Bien des événements récents, procèdent indirectement de ce second conflit mondial. Quoiqu’on fasse, l’histoire laisse toujours des traces : sillons ou crevasses selon la volonté des hommes de se laisser emporter ou de surmonter leur passé. 

La famille Wilson : plus d’un siècle d’Histoire

Alexander Wilson
Alexander, le père jeune sous-officier en 1916

Rufine et Alexander Wilson s’installent à Mons en 1919.

Ils vont y fonder une famille. C’est le début d’une dynastie qui va marquer l’histoire de la commune. Au tout début des années 2010, j’ai commencé à écrire des textes pour le journal local. André Caudron, qui habitait pas si loin de l’avenue des Acacias, ou se trouvait la maison des Wilson était un ancien rédacteur en chef de différentes éditions, de Nord-Eclair puis de la Voix-du-Nord. Sa passion pour la « Locale », ne l’avait jamais quitté. Un jour il m’a dit : « Tu devrais t’intéresser à la famille Wilson. Le père, Alexander, était un soldat britannique, héros de la première Guerre mondiale. L’armistice signée, il est resté ici ». Puis, il a ajouté avec son humour particulier :

« C’est toujours avec les étrangers qu’on fait les meilleurs Français ! »

Effectivement Alexander Wilson, un jeune homme des Highlands écossaises, mousse sur un navire qui pratique la pêche à Terre-Neuve, va s’engager dans l’armée britannique. Il est précipité dans l’enfer de la Grande Guerre. Il connaît les batailles d’Ypres, de la Somme et d’Arras. Un beau jour de 1917, près du village de Souchez, dans le Pas-de-Calais, Il reçoit une balle en plein front. Par un hasard extraordinaire, celle-ci frappe le centre de l’insigne métallique de sa casquette de sous-officier. Cela va lui sauver la vie. Alexander va garder précieusement l’insigne déformé.  Il se trouve toujours à Banff, en Écosse, le berceau familial.

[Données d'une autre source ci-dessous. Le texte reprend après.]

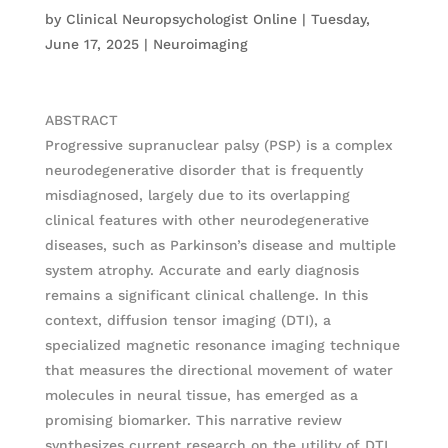
by
Clinical Neuropsychologist Online
|
Tuesday,
June 17, 2025
|
Neuroimaging
ABSTRACT
Progressive supranuclear palsy (PSP) is a complex
neurodegenerative disorder that is frequently
misdiagnosed, largely due to its overlapping
clinical features with other neurodegenerative
diseases, such as Parkinson’s disease and multiple
system atrophy. Accurate and early diagnosis
remains a significant clinical challenge. In this
context, diffusion tensor imaging (DTI), a
specialized magnetic resonance imaging technique
that measures the directional movement of water
molecules in neural tissue, has emerged as a
promising biomarker. This narrative review
synthesizes current research on the utility of DTI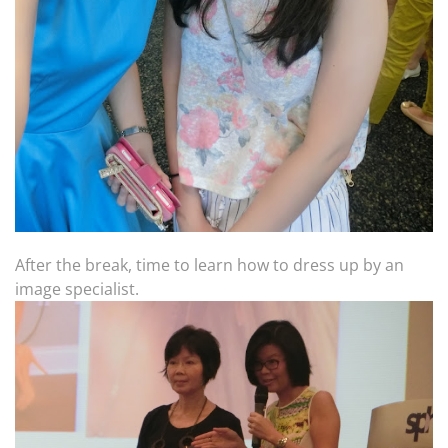
After the break, time to learn how to dress up by an
image specialist.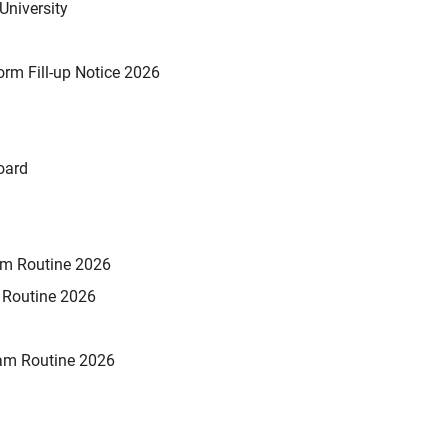
University
rm Fill-up Notice 2026
oard
xam Routine 2026
m Routine 2026
am Routine 2026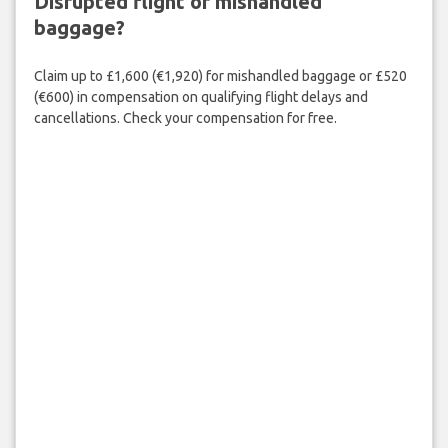
Disrupted flight or mishandled
baggage?
Claim up to £1,600 (€1,920) for mishandled baggage or £520
(€600) in compensation on qualifying flight delays and
cancellations. Check your compensation for free.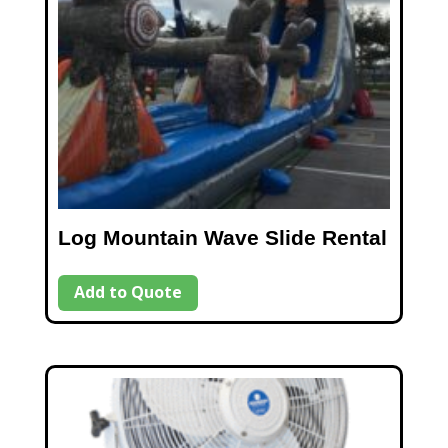
Log Mountain Wave Slide Rental
Add to Quote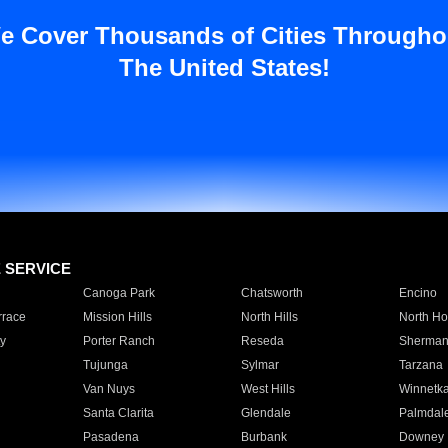
e Cover Thousands of Cities Througho
The United States!
E SERVICE
Canoga Park
Chatsworth
Encino
rrace
Mission Hills
North Hills
North Ho
y
Porter Ranch
Reseda
Sherman
Tujunga
Sylmar
Tarzana
Van Nuys
West Hills
Winnetk
Santa Clarita
Glendale
Palmdal
Pasadena
Burbank
Downey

Sous l’effet du choc, le soldat restera sourd et aveugle pendant plusieurs mois.

Pendant sa période de convalescence, il va faire la connaissance de Rufine, une française qu’il va épouser. Alexander, n’en avait pas fini avec la guerre et l’envahisseur.

En 1940, la France est occupée par l’Armée allemande. Alexander reprend du service comme informateur de Londres et membre du réseau Voix du Nord. Il va entraîner dans cette aventure son fils aîné Charly qui aujourd’hui est le dernier survivant du réseau résistant. En 1944, la Gestapo vient l’arrêter mais Alexander n’est pas à la maison. Un voisin qui connaît son itinéraire le prévient du danger. Alexander, membre de la Paroisse Saint-Pierre, va trouver refuge au presbytère voisin caché par l’Abbé Oscar Rousseau. Bien qu’ayant de fort soupçons sur la personne qui l’avait dénoncé, il n’a jamais voulu lui rendre la pareille. 

Charly, le fils en uniforme FFI en 1944. Aujourd’hui il a 97 ans et est le dernier survivant du groupe qui a libéré Mons, il y a 80 ans.